In the context of this project, we have performed a comparative gene expression analysis of CB, AM and superior cervical ganglion (SCG) cells. These three cell types have a common embryological origin but different sensitivity to hypoxia, being the CB and AM oxygen sensitive (CB>AM) and SCG oxygen insensitive. We have found several genes that define a “metabolic signature profile” in acute oxygen sensing cells. These genes encode three atypical mitochondrial subunits (Ndufa4l2, Cox8b and Cox4i2), HIF2a, pyruvate carboxylase (Pcx), and several ion channel subunits (Task1, Task 3, a1H T-type Ca2+ channel, and TrpC5) which are up-regulated, and Phd3 which is down-regulated (see Gao et al., Journal of Physiology, 2017). We have also found that biotin, a cofactor necessary for Pcx activity, is highly concentrated in CB cells (Ortega-Sáenz et al., Journal of Physiology, 2016). Although none of these genes may be absolutely required for acute O2-sensing, we think that, together, they generate the appropriate metabolic status to confer upon the chemoreceptor cells special sensitivity to changes in PO2. One of the most important consequences of the identification of the “genetic profile” characteristic of acutely O2-sensing cells, is that it can be tested experimentally using genetically modified animal models. Indeed, the role of each of these genes is being studied in ongoing experiments briefly described in the next section.
In addition to the genes mentioned in the preceding paragraph, one of the genes more highly expressed in the CB glomus cells is Olfr78, encoding an atypical G-protein coupled olfactory receptor expressed in several tissues outside the olfactory epithelium. Surprisingly, Olfr78 has been suggested to be a lactate receptor essential for the CB-dependent oxygen regulation of breathing.

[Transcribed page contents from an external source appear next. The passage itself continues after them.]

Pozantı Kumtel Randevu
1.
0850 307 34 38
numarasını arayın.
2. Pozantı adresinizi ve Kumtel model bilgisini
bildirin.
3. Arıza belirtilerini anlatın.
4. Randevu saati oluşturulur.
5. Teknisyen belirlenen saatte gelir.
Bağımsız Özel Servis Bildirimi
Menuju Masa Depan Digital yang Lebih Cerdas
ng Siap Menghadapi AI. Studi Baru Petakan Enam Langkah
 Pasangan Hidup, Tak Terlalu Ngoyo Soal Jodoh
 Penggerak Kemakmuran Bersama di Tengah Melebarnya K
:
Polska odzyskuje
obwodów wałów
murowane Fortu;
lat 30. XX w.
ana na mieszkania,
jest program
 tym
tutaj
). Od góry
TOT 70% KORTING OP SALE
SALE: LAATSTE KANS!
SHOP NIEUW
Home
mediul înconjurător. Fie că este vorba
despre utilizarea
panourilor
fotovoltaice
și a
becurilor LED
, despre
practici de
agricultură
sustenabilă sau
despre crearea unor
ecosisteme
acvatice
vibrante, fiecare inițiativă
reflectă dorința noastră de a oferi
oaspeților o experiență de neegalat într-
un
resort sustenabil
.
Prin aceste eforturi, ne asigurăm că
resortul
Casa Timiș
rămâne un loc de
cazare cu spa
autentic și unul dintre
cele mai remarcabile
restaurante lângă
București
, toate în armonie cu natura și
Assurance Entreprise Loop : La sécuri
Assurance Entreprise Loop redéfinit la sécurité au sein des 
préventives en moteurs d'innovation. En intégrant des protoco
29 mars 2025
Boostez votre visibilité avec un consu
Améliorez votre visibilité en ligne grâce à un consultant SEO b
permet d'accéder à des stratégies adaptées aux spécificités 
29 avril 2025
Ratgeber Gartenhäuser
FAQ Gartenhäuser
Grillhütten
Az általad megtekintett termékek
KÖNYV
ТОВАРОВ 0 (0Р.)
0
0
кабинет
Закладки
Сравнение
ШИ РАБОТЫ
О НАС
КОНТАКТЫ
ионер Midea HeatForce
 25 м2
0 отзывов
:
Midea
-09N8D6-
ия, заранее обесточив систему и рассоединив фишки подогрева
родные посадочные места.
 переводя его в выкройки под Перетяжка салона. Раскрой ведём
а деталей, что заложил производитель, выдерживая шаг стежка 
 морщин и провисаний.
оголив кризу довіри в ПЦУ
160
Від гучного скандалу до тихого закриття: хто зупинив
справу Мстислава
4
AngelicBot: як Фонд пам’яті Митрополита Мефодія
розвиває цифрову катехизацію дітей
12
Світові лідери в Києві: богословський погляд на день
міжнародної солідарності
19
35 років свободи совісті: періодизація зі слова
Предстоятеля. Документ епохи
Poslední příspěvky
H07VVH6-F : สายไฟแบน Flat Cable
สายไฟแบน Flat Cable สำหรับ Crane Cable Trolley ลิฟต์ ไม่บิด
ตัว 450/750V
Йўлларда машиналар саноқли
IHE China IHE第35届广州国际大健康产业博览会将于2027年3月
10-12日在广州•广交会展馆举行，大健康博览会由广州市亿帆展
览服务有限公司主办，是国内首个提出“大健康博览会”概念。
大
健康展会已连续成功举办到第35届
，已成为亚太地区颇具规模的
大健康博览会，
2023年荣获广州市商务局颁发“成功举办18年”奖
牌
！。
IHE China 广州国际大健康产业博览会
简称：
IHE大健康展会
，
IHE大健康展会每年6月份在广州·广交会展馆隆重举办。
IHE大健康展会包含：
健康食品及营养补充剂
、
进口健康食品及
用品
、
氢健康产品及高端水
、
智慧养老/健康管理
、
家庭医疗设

However, this proposal has been challenged by our experiments in collaboration with the groups of Peter Mombaerts (Max-Plank Institute, Frankfurt, Germany) Randy Johnson (University of Cambridge, UK) and Hiro Matsunami (Duke University, USA) showing that Olfr78 is not necessary for sensing hypoxia or lactate (see Torres-Torrelo et al., Nature, 2018).

c) Ongoing experiments related to projects 1 and 2.
c.1. CB cell lines with variable sensitivity to hypoxia
Acute oxygen sensing is essential for life in mammals. However understanding the underlying molecular mechanism has remained elusive. The progress reached in the current ERC grant, has permitted us to elaborate the most advanced and comprehensive model of acute oxygen sensing available so far. We think that the recently published Cell Metabolism paper (Arias-Mayenco et al, 2018) represents a breakthrough in the field regarding an issue that has been investigated by us, and others, for the last 30 years. An additional milestone is the comparative gene expression analysis between oxygen sensitive (cells in CB and AM) and oxygen insensitive (SCG neurons) sympatho-adrenal cells, which has allowed us to propose the existence of a “signature metabolic profile” in acute O2-sensing cells (Gao et al., Journal of Physiology, 2017).
As indicated in the preceding section, we are currently testing experimentally the main details of the proposed model of acute O2 sensing in CB glomus cells. During the remaining period of the grant, we also plan to explore if the model of CB O2 sensing is applicable to other O2 sensitive cells (in particular systemic and pulmonary arterial myocytes). We also plan to continue with the already started research on the plastic changes occurring in the CB and AM during chronic intermittent hypoxia.